BEGIN Raw data
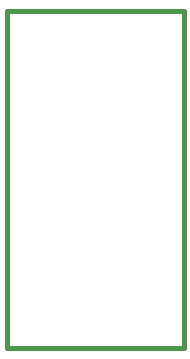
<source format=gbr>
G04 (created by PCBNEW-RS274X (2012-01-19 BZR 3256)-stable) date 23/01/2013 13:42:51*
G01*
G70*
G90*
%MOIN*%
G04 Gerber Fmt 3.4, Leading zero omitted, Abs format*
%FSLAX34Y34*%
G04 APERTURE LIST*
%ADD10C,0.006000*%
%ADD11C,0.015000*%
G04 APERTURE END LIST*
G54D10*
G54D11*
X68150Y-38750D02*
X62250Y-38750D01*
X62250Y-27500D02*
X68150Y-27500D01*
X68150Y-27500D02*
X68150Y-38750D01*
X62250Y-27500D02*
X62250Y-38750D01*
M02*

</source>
END Raw data
*Problem*
The word "APERTURE" appears on some lines of the data above; count those lines and return only the number.

*Result for this exercise*
2